**EXERCISES**
a) In the passage on landslide conditioning factors, what three hydrological zones was the HAND factor classified into?
b) Write the next part of the passage on landslide conditioning factors, continuing from its final sentence.

===== SELECTED TEXT =====

Landslides conditioning factor (a) Slope, (b) Altitude, (c) Aspect, (d) HAND, (e) STI, (f) SPI, (g) Plan curvature, (h) Profile curvature, (i) Distance to rivers, (j) Distance to faults, (k) Distance to roads, (l) Rainfall, (m) Lithology, (n) Landuse, (o) NDVI, (p) Soil

SPI measures the erosion power of the stream and is considered as a factor contributing to the stability states of the slopes in the study area, following Eq. 2 (Moore and Grayson 1991):

$$ SPI={A}_s\tan \beta $$
(2)

where As represents the specific catchment area and β (radian) is the slope gradient. Here, SPI was divided into five classes (Fig. 3f). The lithology map was obtained from the geological datasets of China (Fig. 3m and Table 1). The NDVI map was produced from RS imagery showing the surface vegetation coverage and density in an image. The NDVI value was computed using Eq. 3.

$$ NDVI=\frac{NIR-R}{NIR+R} $$
(3)

where R and IR stand for the spectral reflectance measurements acquired in the visible (red) and near-infrared regions, respectively. NDVI was classified into 10 classes (Fig. 3o). The land use/cover system in the Anfu area was divided into seven classes (Fig. 3n) including farmlands, forests, grasses, water bodies, residential areas, and bare lands. The map of distance to rivers was created using drainage map and categorized into (<100), (100–300), (300–500), (500–700), and (>700) classes (Fig. 3i). Distance to faults was calculated using a geological map of the study area. Also, distance to roads was prepared using a road map of the study area and classified into (<500), (500–1000), (1000–2000), (2000–3000), and (>3000) ranges, same as distance to faults map (Figs. 3j, k). All proximity maps were produced using an Euclidean function in ArcGIS 10.2. There is no doubt that rainfall is a most important triggered factor in landslide occurrence. Based on the rainfall data of the past 52 years (from 1960 to 2012), this area received an average annual rainfall of about 1435 mm. These observations signified the importance of correlating the initiations of landslide occurrences in Anfu area with rainfall infiltrations. The rainfall ranges from 627.6 to 1398.6 mm in the study area which was classified into 5 ranges (Fig. 3l). The HAND factor was obtained from DEM map using the new released ArcGIS extension (Rahmati et al. 2018), and classified into three hydrological zones of saturation, slope, and plateau. It is worth noting that all the classifications are based on expert knowledge of the study area and the interconnection of landslide localities and conditioning factors, since there is no consensus on how to deal with this issue. According to Süzen and Doyuran (2004) classification of continuous factors still remains unclear in landslide literature as most of the authors use their expert opinion for the boundaries of the classes. Overall, in order to classify continuous factors, expert knowledge does matter most, because there is not a standard framework to determine such classification strategy; hence, it is mainly up to the experts’ knowledge.

===== PROVIDED DATA =====

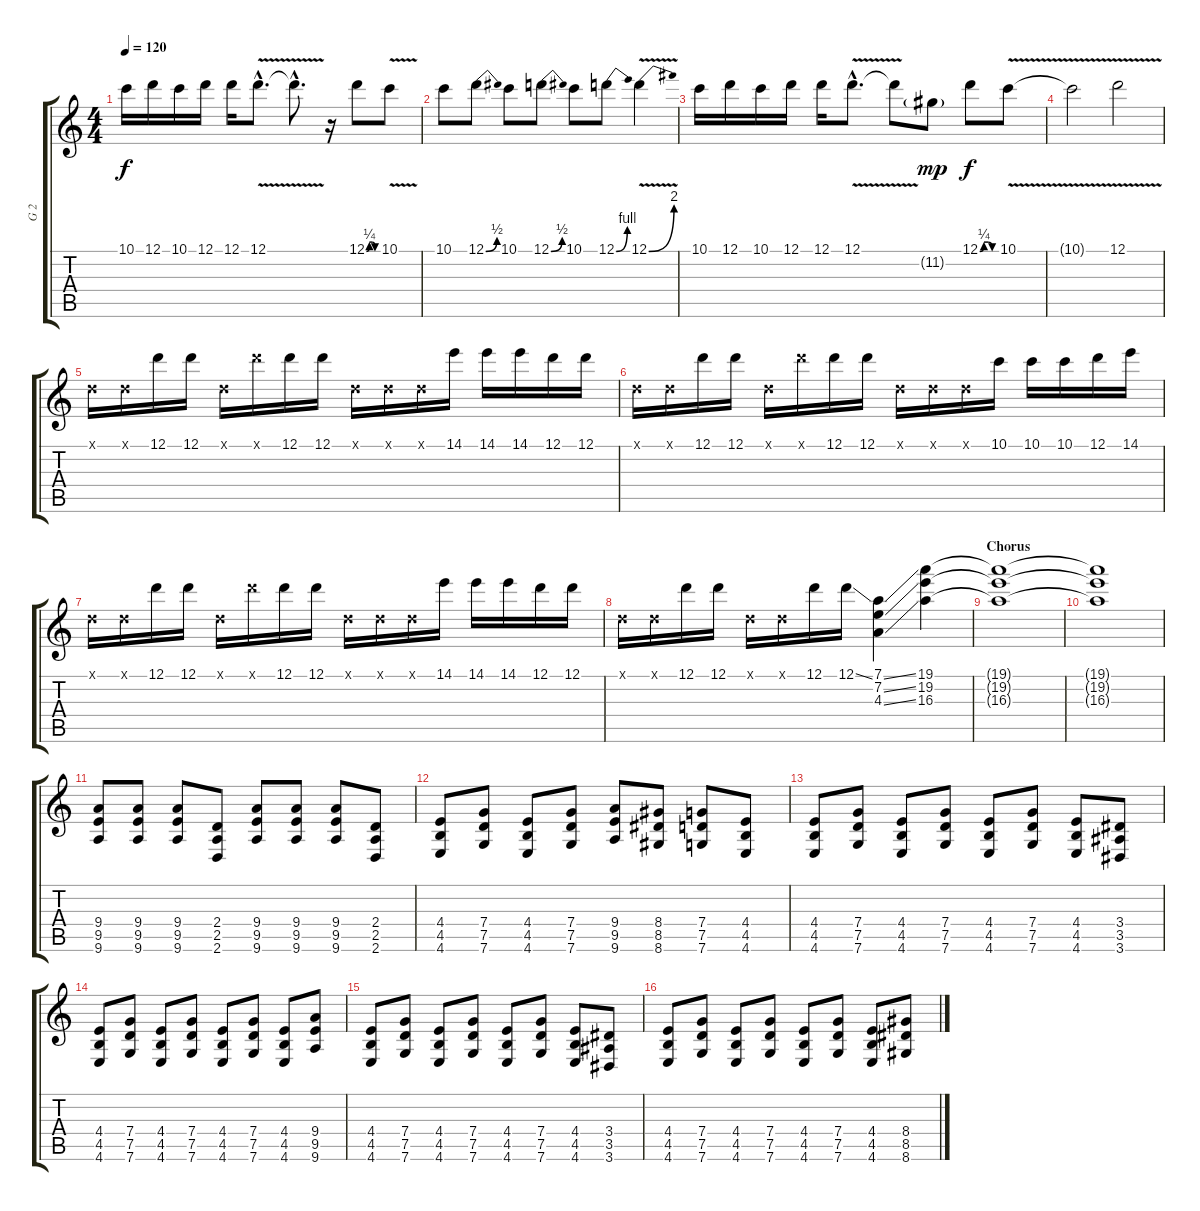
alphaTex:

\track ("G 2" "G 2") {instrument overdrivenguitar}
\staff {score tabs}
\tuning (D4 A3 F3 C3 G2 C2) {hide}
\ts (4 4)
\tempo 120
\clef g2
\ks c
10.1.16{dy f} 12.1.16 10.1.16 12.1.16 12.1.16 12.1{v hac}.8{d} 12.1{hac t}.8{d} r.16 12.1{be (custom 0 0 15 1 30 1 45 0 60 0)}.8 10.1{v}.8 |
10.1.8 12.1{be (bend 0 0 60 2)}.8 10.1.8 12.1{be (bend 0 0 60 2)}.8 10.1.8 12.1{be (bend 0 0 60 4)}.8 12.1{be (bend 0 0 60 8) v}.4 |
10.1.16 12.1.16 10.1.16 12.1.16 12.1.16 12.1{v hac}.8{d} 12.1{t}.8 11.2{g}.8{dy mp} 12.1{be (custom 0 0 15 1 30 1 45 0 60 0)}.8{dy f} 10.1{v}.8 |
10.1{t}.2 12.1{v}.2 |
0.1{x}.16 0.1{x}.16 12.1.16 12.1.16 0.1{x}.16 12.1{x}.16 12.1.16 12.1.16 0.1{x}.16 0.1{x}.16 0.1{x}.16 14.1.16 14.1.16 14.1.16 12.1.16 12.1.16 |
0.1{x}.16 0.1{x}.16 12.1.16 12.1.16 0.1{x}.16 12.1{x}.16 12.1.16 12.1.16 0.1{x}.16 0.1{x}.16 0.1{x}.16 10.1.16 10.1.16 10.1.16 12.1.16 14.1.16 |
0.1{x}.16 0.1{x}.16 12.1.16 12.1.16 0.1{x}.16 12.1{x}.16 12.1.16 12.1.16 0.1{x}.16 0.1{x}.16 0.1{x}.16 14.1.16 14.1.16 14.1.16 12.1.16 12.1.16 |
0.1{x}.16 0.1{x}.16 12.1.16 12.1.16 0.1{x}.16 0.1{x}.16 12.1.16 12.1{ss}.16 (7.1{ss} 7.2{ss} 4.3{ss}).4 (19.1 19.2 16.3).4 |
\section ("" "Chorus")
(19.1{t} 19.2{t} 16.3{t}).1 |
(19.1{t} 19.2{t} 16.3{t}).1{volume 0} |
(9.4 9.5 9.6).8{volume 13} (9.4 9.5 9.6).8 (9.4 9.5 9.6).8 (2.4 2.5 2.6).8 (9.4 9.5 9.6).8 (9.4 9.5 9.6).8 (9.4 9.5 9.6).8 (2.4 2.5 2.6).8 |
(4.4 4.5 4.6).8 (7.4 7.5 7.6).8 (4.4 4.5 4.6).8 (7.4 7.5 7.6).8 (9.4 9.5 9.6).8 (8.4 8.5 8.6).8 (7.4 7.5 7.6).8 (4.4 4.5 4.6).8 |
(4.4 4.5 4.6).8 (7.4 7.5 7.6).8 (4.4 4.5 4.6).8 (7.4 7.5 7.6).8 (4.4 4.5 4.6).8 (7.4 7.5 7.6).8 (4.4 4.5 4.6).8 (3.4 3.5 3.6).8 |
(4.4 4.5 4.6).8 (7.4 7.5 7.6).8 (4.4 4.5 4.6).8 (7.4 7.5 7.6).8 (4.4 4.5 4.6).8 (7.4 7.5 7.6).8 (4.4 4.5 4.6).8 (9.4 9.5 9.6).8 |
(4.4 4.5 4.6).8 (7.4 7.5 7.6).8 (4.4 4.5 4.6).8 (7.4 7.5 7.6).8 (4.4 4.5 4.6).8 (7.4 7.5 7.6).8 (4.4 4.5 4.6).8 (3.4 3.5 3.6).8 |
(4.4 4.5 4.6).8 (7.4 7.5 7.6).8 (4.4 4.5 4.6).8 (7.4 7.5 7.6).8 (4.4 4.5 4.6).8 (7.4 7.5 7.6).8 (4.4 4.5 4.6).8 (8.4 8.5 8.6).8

=====
===== PROVIDED DATA =====

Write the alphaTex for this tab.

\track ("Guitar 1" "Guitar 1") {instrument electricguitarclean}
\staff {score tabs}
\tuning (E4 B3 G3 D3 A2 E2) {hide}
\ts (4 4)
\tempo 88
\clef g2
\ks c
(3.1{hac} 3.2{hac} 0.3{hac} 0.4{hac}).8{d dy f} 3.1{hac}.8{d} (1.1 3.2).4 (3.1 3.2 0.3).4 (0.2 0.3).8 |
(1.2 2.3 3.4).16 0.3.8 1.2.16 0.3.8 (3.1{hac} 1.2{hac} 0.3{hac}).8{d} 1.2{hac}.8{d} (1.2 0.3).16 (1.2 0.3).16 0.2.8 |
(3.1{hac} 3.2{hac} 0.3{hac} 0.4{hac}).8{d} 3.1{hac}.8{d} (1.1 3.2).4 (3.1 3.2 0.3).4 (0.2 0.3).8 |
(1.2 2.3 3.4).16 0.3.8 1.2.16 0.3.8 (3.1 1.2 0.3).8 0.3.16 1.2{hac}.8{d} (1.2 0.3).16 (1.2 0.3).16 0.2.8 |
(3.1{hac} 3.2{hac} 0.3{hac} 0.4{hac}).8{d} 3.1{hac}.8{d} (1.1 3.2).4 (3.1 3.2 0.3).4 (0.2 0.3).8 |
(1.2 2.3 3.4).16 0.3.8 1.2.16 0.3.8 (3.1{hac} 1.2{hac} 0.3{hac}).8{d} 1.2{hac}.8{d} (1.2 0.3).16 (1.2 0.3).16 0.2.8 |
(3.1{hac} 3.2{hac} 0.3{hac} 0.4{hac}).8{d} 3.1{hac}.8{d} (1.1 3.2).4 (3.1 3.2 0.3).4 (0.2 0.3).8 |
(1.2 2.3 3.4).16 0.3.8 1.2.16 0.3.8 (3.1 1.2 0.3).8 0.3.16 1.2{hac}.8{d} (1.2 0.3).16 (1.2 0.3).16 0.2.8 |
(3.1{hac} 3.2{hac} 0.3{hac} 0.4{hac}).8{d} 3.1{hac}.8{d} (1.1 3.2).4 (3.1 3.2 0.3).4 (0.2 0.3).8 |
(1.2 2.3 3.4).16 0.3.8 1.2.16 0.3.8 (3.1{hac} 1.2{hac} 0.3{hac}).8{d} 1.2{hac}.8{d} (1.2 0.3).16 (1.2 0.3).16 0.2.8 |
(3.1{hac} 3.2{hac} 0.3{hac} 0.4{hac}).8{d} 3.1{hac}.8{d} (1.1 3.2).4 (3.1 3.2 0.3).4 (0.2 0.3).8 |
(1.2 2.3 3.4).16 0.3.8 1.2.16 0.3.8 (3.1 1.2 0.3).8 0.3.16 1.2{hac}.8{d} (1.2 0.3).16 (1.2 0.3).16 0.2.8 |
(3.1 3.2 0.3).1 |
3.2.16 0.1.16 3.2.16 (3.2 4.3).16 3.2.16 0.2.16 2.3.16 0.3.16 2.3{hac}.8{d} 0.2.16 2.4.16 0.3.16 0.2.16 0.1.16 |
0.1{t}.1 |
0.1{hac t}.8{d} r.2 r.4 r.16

=====
===== PROVIDED DATA =====

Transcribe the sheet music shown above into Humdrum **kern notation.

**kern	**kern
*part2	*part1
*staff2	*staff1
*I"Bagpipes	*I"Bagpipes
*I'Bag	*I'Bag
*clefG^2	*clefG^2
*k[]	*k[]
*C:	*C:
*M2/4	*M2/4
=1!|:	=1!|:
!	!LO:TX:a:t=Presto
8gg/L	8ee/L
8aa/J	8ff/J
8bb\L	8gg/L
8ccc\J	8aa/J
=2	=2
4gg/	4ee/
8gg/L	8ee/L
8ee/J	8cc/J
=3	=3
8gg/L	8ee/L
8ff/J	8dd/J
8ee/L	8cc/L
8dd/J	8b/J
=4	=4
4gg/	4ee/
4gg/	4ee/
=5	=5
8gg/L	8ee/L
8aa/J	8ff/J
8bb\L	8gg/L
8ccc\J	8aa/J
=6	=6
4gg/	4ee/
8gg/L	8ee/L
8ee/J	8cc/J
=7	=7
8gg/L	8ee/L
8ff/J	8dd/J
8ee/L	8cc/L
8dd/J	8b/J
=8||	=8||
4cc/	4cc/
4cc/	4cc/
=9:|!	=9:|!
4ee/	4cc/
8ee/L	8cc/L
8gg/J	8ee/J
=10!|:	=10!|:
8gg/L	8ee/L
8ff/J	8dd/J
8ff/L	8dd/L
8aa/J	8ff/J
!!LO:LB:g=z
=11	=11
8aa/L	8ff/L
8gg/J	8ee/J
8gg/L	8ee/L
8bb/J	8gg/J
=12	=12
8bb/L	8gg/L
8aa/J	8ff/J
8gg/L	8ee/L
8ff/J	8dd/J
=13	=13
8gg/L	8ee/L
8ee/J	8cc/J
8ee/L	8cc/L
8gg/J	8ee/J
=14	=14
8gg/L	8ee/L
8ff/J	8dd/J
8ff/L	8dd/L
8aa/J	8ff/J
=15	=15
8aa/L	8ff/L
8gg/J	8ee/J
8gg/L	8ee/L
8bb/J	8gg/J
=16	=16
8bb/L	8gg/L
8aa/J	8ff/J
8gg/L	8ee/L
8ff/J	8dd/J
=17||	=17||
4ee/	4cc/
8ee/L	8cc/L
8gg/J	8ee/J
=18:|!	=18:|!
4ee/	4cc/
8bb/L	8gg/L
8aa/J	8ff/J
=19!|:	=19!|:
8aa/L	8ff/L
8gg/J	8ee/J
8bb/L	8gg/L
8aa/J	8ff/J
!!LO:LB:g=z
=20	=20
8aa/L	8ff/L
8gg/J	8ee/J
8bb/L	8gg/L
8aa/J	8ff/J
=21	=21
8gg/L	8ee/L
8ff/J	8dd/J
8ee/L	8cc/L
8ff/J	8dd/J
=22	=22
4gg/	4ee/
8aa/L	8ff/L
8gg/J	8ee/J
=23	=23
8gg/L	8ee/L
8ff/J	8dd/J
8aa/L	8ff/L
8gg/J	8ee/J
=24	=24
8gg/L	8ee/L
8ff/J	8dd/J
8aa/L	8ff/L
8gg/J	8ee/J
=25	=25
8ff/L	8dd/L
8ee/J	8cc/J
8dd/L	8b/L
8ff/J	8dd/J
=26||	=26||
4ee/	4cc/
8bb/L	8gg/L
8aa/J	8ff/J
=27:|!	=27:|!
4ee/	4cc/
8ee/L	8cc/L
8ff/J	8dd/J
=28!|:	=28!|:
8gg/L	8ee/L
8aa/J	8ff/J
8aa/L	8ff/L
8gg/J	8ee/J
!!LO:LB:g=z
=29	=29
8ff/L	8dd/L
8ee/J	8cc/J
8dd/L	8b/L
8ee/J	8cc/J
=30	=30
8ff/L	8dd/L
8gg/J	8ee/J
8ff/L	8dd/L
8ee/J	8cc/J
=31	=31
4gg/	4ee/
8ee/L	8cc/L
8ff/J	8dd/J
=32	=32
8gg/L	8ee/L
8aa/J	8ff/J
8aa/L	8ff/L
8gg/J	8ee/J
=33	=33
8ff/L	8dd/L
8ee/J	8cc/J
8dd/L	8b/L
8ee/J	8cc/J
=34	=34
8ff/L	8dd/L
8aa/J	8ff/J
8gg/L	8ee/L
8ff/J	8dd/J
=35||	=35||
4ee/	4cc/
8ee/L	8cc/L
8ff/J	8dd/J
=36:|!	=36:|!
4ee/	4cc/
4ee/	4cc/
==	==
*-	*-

=====

**RESULTS IN ORDER**
a) Saturation, slope, and plateau.

b)
Table 1 Types of geological formation of the study area

Method

Frequency ratio (FR) model

According to Bonham-Carter (1994), the frequency ratio is the probability of occurrence of a certain attribute. The frequency ratio method is based on the assumption that future landslides will happen at similar conditions to those in the past. The FR model is a simple and understandable probabilistic model, and it is the ratio of the area where landslides have occurred to the total study area and is also the ratio of the landslide occurrence probabilities to the non-occurrence for a given attribute. The landslide susceptibility map (LSM) was calculated by summation of each factor’s ratio value using Eq. 4:

$$ LSM=\sum FR $$
(4)

The calculation steps for an FR for a class of the landslide-influencing factor are below (Eq. 5)

$$ \mathrm{FR}=\left(\mathrm{A}/\mathrm{B}\right)/\left(\mathrm{C}/\mathrm{D}\right) $$
(5)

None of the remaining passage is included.